§ **Excerpt to read**:
* * * *
For todays leetcode challenge Unique Binary Search Trees II. This is the dp solution. I think it has best possible run time. But I don't even have a clue on how to figure out its run time. Here is what I think. At each level we are doing O(N) work then two recursive calls .. combined these two calls will inturn recursively call N-1 times .. till 1 element is left.. thus estimate is it is N^N roughly..
am I correct? What is your reasoning on this..
class Solution {
List<TreeNode>[][] dp;
public List<TreeNode> generateTrees(int n) {
dp = new List[n+1][n+1];
return solution(1, n);
}
public List<TreeNode> solution(int lo, int hi){
List<TreeNode> res= new ArrayList<TreeNode>();
if(lo>hi){
res.add(null);
return res;
}
if(lo==hi){
res.add(new TreeNode(lo));
return res;
}
if(dp[lo][hi]!=null)
return dp[lo][hi];
for(int i=lo; i<=hi; i++){
List<TreeNode> left_roots = solution(lo, i-1);
List<TreeNode> right_roots = solution(i+1, hi);
for(TreeNode left_h : left_roots){
for(TreeNode right_h : right_roots){
TreeNode root = new TreeNode(i);
root.left = left_h;
root.right = right_h;
res.add(root);
}
}
}
dp[lo][hi] = res;
return res;
}
}
* * * *
§ **Instruction 1**: Pick out every line of the records that contains the word "requirements", treating uppercase and lowercase as different.

§ **Stored data entries**:
* * * *
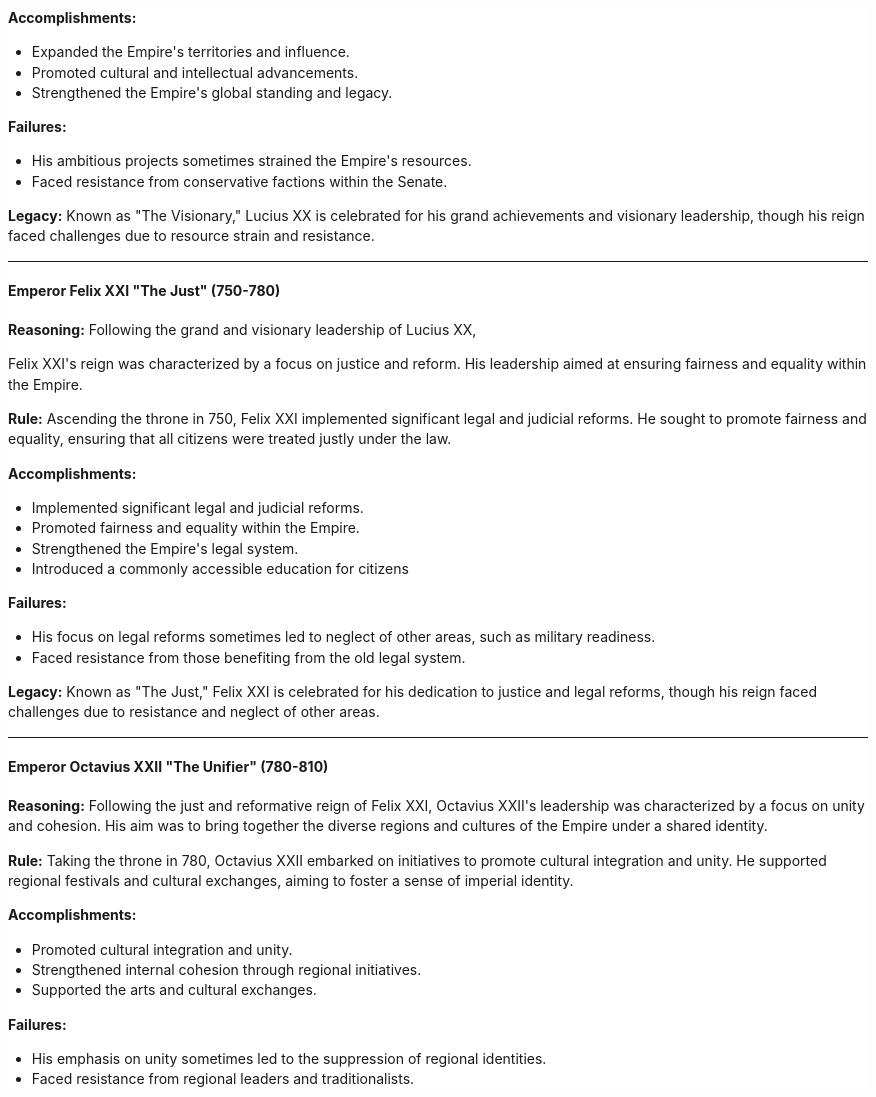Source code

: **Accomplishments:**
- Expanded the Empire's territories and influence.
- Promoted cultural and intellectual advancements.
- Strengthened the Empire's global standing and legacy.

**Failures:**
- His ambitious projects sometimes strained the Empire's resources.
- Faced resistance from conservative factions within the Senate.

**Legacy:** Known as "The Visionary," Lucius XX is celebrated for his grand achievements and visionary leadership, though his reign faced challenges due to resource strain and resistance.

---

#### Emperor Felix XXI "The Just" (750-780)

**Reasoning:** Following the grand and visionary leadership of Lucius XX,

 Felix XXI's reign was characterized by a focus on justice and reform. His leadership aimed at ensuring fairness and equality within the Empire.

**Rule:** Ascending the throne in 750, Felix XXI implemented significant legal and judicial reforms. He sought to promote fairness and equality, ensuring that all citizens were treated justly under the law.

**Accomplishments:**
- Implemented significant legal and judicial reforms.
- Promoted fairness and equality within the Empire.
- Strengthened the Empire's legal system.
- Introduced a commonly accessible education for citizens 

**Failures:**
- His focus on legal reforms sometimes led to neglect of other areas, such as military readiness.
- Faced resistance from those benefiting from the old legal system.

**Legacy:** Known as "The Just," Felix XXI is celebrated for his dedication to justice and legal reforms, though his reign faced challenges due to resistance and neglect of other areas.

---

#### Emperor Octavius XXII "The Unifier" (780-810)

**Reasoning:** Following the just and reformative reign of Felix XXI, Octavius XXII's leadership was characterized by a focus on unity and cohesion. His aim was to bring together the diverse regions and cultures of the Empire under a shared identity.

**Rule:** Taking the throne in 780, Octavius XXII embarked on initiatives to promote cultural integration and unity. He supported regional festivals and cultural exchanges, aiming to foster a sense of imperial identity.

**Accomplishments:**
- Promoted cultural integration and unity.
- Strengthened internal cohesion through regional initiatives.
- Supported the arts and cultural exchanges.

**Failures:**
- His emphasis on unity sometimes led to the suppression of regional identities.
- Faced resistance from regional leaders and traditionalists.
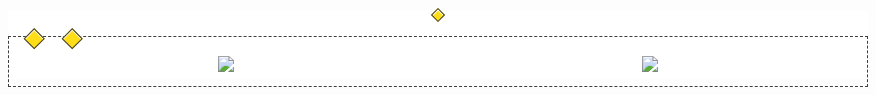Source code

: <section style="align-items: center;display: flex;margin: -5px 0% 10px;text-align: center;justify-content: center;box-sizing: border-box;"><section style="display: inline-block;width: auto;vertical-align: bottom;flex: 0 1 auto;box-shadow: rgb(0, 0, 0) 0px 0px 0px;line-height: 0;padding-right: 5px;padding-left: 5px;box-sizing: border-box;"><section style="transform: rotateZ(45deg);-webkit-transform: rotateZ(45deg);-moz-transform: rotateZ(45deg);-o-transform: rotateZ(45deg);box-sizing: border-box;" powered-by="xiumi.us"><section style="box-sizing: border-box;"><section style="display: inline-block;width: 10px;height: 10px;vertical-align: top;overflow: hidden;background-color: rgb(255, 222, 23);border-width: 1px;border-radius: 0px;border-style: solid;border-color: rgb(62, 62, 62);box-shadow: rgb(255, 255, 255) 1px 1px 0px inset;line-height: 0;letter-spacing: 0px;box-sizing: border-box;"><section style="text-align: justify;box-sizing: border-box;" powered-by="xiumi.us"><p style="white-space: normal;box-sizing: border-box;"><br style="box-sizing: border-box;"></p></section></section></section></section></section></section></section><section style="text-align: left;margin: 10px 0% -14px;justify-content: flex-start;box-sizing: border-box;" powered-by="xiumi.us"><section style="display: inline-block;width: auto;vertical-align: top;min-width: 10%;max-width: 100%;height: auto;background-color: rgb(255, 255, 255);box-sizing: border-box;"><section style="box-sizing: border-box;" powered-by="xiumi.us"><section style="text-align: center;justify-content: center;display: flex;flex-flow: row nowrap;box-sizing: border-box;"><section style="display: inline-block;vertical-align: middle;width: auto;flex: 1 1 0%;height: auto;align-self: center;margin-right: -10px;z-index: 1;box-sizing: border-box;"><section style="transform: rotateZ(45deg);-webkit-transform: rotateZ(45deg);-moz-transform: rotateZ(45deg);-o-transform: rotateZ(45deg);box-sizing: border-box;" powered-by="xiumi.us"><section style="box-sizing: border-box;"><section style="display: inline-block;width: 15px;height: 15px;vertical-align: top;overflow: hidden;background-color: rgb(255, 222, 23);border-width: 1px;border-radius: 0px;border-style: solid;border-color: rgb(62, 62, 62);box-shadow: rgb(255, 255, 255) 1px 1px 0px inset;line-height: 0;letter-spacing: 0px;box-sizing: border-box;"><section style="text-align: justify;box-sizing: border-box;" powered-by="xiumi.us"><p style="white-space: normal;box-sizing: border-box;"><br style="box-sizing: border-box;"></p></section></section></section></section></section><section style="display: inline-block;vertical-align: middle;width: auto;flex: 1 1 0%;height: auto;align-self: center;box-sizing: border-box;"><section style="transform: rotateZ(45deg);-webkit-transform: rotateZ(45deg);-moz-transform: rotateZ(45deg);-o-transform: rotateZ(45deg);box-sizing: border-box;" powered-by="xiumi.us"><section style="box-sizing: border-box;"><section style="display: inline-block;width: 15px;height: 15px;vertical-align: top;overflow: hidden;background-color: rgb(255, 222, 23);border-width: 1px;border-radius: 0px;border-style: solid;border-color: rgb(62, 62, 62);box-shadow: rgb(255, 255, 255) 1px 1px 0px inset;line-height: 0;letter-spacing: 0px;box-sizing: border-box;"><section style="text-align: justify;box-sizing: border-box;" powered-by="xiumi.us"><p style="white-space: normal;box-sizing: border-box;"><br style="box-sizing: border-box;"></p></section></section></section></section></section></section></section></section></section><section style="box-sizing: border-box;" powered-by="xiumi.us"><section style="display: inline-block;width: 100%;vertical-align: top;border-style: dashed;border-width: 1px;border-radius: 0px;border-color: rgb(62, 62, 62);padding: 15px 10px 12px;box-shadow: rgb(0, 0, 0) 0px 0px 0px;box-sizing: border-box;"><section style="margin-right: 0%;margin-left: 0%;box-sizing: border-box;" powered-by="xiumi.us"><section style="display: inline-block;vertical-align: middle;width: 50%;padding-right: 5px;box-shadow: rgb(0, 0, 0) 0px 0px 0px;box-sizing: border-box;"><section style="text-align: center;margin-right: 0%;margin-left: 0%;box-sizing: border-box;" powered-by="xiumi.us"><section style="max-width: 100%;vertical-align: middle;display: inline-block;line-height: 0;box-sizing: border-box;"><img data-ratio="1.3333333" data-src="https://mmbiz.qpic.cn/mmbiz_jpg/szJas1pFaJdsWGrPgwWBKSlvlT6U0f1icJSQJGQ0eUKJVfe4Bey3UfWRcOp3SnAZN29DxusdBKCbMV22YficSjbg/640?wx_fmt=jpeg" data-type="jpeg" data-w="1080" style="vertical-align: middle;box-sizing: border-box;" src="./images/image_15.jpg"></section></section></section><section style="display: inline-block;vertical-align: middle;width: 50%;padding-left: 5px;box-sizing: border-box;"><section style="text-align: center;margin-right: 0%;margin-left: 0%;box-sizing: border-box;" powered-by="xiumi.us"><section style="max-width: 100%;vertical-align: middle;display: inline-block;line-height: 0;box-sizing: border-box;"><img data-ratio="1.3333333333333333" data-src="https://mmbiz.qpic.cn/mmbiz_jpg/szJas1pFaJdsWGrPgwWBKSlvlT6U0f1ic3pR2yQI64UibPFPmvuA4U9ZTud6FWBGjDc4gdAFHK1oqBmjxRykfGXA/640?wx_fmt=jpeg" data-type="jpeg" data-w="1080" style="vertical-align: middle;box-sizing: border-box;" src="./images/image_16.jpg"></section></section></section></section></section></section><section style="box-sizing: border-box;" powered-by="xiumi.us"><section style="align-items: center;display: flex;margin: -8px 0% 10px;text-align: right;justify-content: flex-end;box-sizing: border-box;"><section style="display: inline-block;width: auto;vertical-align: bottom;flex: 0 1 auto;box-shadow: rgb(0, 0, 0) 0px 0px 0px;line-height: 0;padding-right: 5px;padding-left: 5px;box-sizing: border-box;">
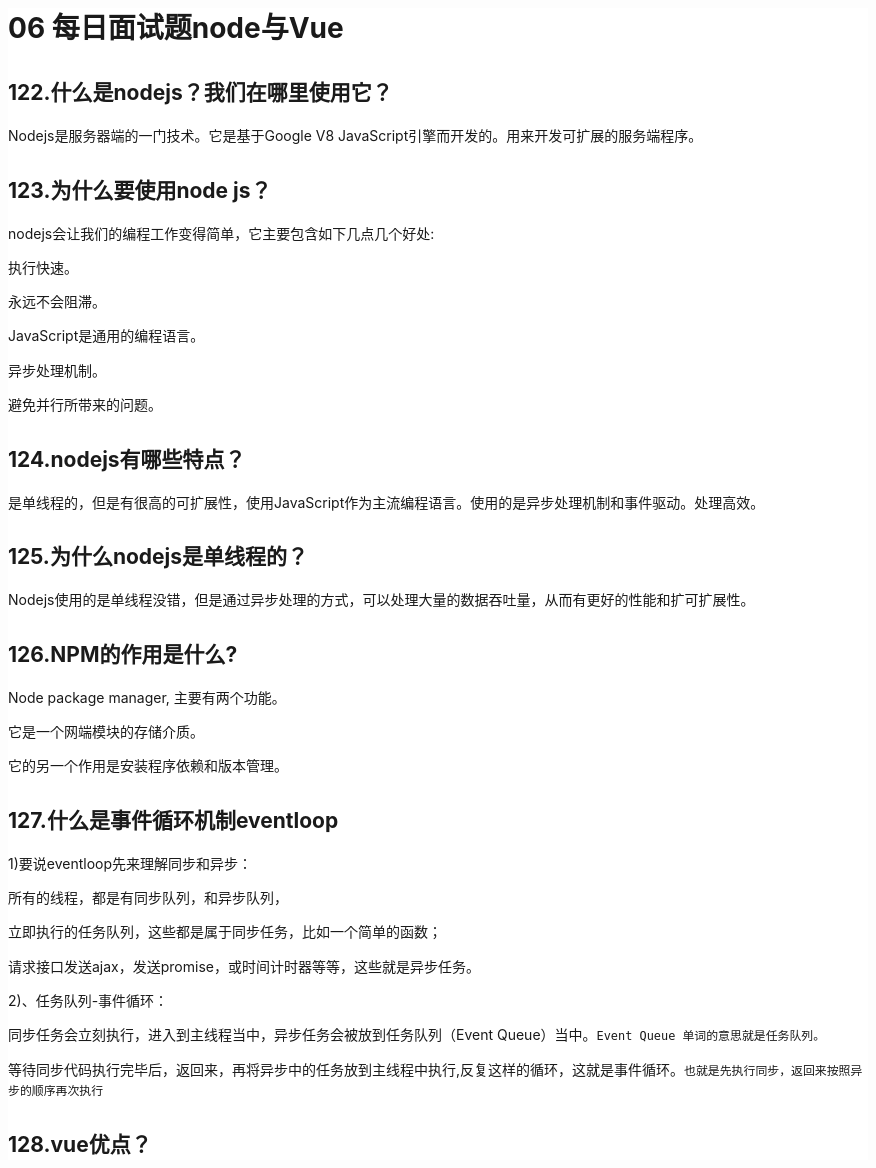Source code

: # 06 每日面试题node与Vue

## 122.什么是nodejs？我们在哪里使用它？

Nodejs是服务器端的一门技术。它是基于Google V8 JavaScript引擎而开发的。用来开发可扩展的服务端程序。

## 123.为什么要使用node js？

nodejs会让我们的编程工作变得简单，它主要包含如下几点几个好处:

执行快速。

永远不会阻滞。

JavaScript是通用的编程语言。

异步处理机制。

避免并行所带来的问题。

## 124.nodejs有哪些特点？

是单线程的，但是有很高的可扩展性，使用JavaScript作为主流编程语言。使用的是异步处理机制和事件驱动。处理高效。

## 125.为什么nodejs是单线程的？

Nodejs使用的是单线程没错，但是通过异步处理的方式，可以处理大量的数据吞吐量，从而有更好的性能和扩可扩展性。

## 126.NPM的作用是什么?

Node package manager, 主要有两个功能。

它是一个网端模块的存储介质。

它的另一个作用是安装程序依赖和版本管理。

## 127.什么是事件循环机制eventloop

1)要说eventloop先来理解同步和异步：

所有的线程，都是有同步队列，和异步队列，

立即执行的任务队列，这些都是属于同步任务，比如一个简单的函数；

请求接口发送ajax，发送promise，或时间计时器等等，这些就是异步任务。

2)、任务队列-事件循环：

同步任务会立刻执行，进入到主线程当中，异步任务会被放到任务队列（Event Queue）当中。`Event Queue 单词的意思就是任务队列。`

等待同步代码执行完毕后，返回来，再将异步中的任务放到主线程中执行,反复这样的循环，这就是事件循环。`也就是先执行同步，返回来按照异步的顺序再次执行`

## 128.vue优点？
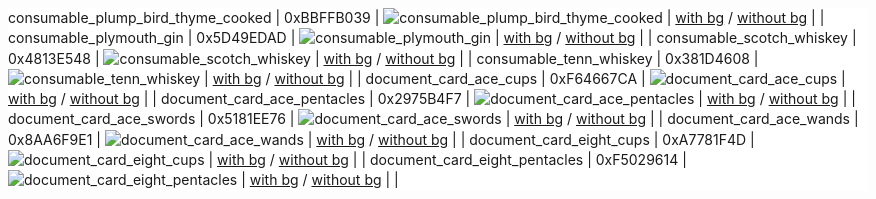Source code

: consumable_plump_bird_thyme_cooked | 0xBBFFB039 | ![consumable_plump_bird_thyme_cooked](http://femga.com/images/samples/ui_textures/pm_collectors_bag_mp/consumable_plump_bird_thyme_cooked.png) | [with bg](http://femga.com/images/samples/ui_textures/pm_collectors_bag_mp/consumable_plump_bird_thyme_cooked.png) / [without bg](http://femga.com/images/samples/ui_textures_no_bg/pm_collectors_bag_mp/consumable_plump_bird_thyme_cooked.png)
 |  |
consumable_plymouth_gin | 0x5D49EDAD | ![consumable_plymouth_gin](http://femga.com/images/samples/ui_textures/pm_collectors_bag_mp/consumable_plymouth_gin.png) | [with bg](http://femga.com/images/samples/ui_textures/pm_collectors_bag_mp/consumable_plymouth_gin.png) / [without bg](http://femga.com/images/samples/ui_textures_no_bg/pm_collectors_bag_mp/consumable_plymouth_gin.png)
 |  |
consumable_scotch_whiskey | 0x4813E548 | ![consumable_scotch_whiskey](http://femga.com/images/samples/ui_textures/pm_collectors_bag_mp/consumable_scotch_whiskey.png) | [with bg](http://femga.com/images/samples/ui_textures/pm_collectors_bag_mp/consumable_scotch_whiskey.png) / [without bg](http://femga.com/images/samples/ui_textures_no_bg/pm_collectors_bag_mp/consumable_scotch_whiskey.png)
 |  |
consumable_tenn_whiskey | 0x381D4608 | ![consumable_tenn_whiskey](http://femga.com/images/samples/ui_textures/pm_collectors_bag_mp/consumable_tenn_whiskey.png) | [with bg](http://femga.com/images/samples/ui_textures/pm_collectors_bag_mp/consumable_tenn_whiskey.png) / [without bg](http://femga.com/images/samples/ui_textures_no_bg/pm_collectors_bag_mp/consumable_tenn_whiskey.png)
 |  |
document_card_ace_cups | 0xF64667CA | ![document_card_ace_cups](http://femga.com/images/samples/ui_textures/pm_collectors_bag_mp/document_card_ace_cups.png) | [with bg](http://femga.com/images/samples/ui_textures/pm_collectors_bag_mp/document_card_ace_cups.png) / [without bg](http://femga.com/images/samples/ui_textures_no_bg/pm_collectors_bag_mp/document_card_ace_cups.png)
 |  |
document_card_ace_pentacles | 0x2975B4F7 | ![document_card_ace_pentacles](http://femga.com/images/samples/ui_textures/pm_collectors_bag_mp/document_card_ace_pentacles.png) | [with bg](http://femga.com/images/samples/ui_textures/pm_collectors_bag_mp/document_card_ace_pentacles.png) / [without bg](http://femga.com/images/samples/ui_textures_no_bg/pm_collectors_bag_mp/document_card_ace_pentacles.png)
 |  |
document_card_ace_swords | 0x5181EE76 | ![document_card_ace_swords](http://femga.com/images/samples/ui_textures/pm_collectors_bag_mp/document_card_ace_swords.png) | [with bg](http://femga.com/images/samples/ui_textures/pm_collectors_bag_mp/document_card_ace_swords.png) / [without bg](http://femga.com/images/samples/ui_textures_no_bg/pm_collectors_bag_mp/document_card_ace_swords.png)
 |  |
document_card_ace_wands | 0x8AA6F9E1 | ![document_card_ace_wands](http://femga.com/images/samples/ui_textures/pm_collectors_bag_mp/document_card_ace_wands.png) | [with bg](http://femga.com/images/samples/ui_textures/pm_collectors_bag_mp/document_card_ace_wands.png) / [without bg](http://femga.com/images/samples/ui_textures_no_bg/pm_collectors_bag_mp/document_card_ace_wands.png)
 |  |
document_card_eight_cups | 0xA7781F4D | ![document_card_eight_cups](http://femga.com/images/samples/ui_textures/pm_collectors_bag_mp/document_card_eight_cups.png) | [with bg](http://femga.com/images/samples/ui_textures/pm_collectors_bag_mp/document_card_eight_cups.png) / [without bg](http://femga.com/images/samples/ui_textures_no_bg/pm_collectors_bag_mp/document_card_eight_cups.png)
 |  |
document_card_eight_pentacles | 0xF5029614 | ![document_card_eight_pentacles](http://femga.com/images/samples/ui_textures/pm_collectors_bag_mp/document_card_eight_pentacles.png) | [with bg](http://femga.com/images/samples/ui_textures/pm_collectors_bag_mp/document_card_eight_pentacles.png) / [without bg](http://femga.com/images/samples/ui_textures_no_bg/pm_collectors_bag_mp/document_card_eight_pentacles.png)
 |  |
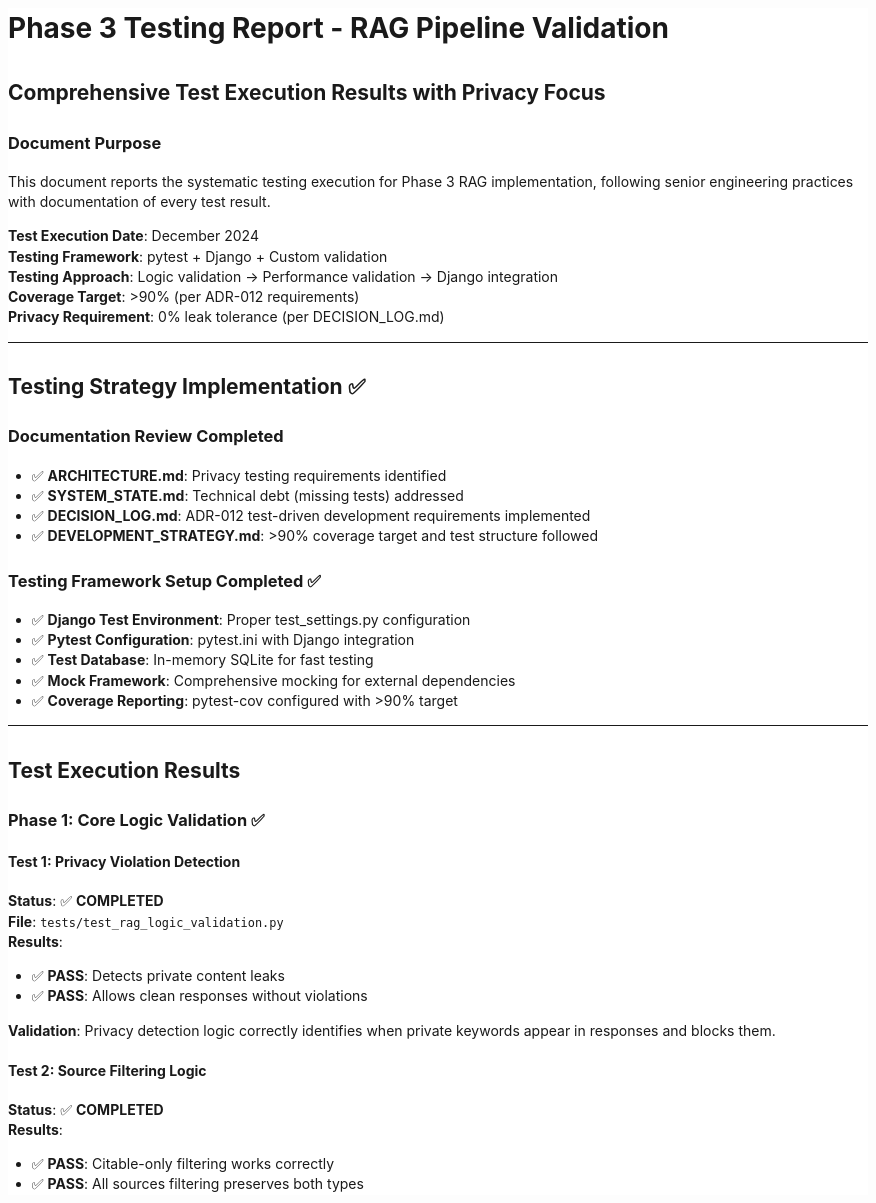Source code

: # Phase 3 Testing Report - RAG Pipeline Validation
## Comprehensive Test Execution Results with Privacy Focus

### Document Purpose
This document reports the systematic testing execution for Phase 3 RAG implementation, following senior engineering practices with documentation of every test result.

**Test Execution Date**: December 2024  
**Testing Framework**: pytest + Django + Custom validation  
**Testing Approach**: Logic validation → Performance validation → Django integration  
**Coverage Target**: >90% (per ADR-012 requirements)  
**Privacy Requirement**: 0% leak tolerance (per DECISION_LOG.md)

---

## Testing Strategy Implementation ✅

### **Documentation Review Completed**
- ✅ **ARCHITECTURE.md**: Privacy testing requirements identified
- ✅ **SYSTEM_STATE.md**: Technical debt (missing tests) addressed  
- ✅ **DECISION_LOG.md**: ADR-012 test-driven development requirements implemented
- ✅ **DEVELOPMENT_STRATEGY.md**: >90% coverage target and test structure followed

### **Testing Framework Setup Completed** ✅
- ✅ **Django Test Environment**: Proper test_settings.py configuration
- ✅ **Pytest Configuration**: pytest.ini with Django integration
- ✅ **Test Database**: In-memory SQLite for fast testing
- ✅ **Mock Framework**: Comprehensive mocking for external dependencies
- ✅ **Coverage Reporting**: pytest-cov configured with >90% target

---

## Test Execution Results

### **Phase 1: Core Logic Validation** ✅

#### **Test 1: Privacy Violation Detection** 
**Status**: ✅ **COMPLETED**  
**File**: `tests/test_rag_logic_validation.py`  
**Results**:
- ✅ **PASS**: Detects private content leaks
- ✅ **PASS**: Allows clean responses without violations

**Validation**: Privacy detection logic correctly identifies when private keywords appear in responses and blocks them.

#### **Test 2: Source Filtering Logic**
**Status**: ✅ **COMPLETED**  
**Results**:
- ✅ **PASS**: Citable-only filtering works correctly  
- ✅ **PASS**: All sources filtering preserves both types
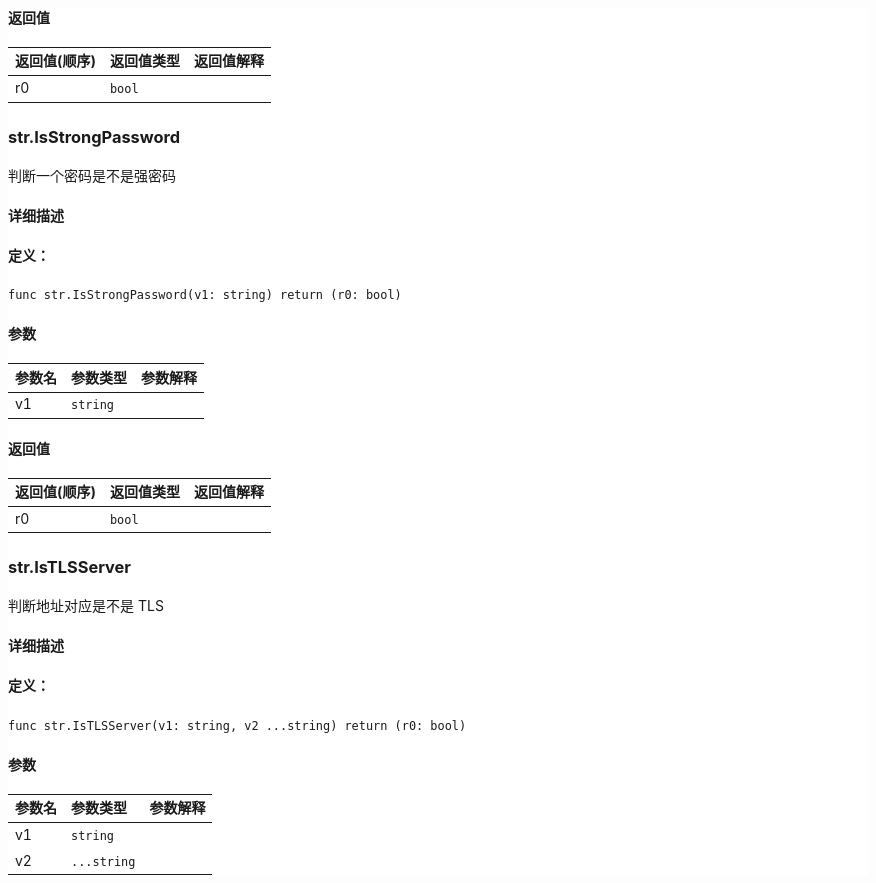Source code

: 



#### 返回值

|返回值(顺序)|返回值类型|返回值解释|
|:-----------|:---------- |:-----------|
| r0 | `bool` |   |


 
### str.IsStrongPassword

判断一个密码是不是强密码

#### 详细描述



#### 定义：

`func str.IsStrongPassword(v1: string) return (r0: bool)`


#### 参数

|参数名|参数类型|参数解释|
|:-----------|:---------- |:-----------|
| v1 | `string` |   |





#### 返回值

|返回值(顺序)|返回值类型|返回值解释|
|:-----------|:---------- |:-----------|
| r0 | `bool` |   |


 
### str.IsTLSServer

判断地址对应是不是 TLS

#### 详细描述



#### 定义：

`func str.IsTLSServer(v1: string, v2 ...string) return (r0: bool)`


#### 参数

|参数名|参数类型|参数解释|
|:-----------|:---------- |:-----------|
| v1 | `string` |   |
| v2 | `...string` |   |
* * * *
§ **Instruction 2**: Quote the stretch of the Unique Binary Search Trees II post from "For todays leetcode" through "is N^N roughly..".

§ **Expected output 1**:
**Coverage Target**: >90% (per ADR-012 requirements)  
- ✅ **ARCHITECTURE.md**: Privacy testing requirements identified
- ✅ **DECISION_LOG.md**: ADR-012 test-driven development requirements implemented

§ **Expected output 2**:
For todays leetcode challenge Unique Binary Search Trees II. This is the dp solution. I think it has best possible run time. But I don't even have a clue on how to figure out its run time. Here is what I think. At each level we are doing O(N) work then two recursive calls .. combined these two calls will inturn recursively call N-1 times .. till 1 element is left.. thus estimate is it is N^N roughly..